Difficulty with masturbation means either you don't know what to do to make yourself get there, or your mind is so not into it that you cannot get there, or there's some other underlying problem.
My partner admitted to me, after I asked her, that she's only once or twice climaxed in the missionary position in her life, as in with all partners counted. She enjoys it. She doesn't fake (so she says, and I believe her... were pretty open about when things are clicking or not... if I don't get her there shell tell me I have unfinished business to take care of later) so I knew I had never gotten her there in that position. Generally she needs to be on top to have more control and more stimulation of both the cl1toris and the g spot. A few other positions can work from time to time, but they all involve multiple stimulations, and in some cases, she needs to self stimulate while I'm inside her to get there. There was one position I favor that never worked for her at all (for almost 4 years) until she began to self stim while we were having sex. She also dislikes some breast stim at the beginning, but it can be powerful to push her over the edge.
Can he get you off orally? If you aren't directing him during sex, then probably no... since this also takes work and input from you concerning what you like and timing and all.
Have you tried a vibrator to push the self stimulatin over the top. Really, if you don't know what you like, its hard to tell him.
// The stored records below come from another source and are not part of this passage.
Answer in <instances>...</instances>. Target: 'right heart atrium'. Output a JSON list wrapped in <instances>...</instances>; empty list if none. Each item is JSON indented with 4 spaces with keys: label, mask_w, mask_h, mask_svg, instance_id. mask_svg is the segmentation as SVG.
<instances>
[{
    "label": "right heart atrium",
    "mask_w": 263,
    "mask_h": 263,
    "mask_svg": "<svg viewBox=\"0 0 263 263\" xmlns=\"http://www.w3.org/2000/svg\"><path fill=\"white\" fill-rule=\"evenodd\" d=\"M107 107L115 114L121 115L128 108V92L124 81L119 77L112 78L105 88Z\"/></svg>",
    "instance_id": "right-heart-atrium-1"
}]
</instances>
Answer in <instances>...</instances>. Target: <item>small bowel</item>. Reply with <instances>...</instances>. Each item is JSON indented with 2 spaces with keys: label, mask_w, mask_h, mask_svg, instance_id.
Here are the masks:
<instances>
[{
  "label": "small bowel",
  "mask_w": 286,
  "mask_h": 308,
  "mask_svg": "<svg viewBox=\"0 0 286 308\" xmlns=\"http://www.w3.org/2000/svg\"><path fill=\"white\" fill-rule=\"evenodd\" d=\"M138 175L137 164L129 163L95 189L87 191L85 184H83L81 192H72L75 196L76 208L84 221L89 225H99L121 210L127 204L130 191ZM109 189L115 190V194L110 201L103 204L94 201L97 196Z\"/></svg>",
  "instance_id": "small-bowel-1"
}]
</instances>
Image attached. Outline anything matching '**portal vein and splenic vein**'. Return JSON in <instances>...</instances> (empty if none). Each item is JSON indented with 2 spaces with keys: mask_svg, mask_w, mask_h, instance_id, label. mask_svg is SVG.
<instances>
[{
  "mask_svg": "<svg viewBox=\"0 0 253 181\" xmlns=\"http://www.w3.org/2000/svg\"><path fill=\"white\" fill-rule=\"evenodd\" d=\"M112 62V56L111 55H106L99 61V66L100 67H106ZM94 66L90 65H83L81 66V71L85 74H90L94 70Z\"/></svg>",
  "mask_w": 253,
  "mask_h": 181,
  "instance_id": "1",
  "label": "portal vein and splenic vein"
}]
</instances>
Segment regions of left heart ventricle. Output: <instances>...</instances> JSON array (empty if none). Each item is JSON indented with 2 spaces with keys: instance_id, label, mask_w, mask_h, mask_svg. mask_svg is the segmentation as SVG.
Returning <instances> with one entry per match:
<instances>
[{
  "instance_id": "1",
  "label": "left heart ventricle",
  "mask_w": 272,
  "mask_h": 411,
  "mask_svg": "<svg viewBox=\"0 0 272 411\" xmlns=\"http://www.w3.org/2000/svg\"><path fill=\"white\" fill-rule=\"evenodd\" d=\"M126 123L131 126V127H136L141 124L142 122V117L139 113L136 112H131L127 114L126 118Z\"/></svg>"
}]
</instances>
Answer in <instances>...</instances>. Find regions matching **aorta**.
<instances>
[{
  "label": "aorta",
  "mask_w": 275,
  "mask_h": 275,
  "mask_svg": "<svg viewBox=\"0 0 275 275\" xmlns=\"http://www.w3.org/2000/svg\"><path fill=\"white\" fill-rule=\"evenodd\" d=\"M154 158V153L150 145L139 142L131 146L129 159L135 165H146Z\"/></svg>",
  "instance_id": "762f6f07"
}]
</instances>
I guess the best I can say is when my partner and I are having problems climaxing, the thing that usually makes it work is changing stimulations. You body have more than a few sensative areas, and when the stimulations are altered, or timing is changed, it should bring you closer to getting where you want to be.
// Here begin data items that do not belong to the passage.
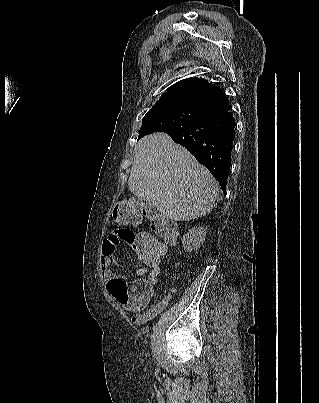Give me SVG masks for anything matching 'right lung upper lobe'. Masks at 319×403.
<instances>
[{
    "mask_svg": "<svg viewBox=\"0 0 319 403\" xmlns=\"http://www.w3.org/2000/svg\"><path fill=\"white\" fill-rule=\"evenodd\" d=\"M190 102L210 109L212 114L230 110L224 94L205 79H183L167 89L156 104Z\"/></svg>",
    "mask_w": 319,
    "mask_h": 403,
    "instance_id": "right-lung-upper-lobe-1",
    "label": "right lung upper lobe"
}]
</instances>
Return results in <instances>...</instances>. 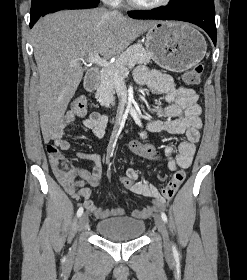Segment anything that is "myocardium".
<instances>
[{"label":"myocardium","instance_id":"f54148a6","mask_svg":"<svg viewBox=\"0 0 247 280\" xmlns=\"http://www.w3.org/2000/svg\"><path fill=\"white\" fill-rule=\"evenodd\" d=\"M128 3L136 8V9H140V10H157L160 8H163L165 6H167L168 4H170L171 0H159L157 2L151 3V4H143L140 2H137L136 0H127Z\"/></svg>","mask_w":247,"mask_h":280}]
</instances>
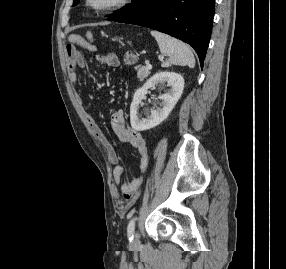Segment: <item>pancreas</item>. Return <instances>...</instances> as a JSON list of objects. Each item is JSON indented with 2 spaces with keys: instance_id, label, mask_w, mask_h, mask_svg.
<instances>
[{
  "instance_id": "pancreas-1",
  "label": "pancreas",
  "mask_w": 286,
  "mask_h": 269,
  "mask_svg": "<svg viewBox=\"0 0 286 269\" xmlns=\"http://www.w3.org/2000/svg\"><path fill=\"white\" fill-rule=\"evenodd\" d=\"M135 69L137 70V77L140 81L144 80L150 74L149 69L145 66H136Z\"/></svg>"
}]
</instances>
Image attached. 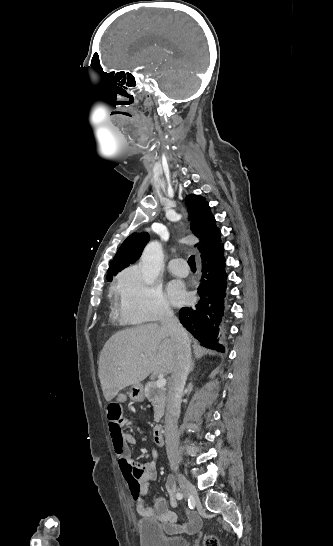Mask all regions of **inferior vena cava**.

Also, do you always make it about him? Have you tried not pleasing him and solely focusing on what feels good to you and not waiting until he's done.
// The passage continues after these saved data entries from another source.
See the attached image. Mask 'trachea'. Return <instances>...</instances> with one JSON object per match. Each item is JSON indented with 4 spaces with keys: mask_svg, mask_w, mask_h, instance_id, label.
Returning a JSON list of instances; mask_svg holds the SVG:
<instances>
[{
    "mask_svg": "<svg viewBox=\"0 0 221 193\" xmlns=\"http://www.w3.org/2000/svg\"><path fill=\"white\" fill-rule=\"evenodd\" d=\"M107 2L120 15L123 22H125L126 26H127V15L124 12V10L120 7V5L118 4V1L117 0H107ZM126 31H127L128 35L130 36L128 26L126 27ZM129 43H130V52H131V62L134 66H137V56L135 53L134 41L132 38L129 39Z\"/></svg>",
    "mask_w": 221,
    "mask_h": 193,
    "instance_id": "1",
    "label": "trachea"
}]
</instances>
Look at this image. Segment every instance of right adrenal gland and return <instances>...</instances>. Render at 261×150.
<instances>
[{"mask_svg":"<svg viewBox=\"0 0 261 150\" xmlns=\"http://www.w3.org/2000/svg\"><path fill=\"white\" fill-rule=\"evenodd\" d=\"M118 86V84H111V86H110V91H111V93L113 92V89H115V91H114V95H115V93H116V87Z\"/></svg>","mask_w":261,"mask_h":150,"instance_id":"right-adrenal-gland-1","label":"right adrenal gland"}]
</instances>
And, of course, what about foreplay. By the time you have sex are you well lubricated and also MENTALLY there? If lubrication is a problem, and it might be since you mention pain, that's an easy fix. The mental side can be hard, especially when you have a history of it going nowhere.
Plus... faking it and not talking to your partner are really bad ideas. You are setting yourself up for this, to some degree. You really don't want to fake it, do you? Then you need to talk to him about trying some other things.
And just so you know its not only you, here is a recent posting. There are others like it.
https://www.askmehelpdesk.com/adult-...asm-31822.html
What are your thoughts or answers?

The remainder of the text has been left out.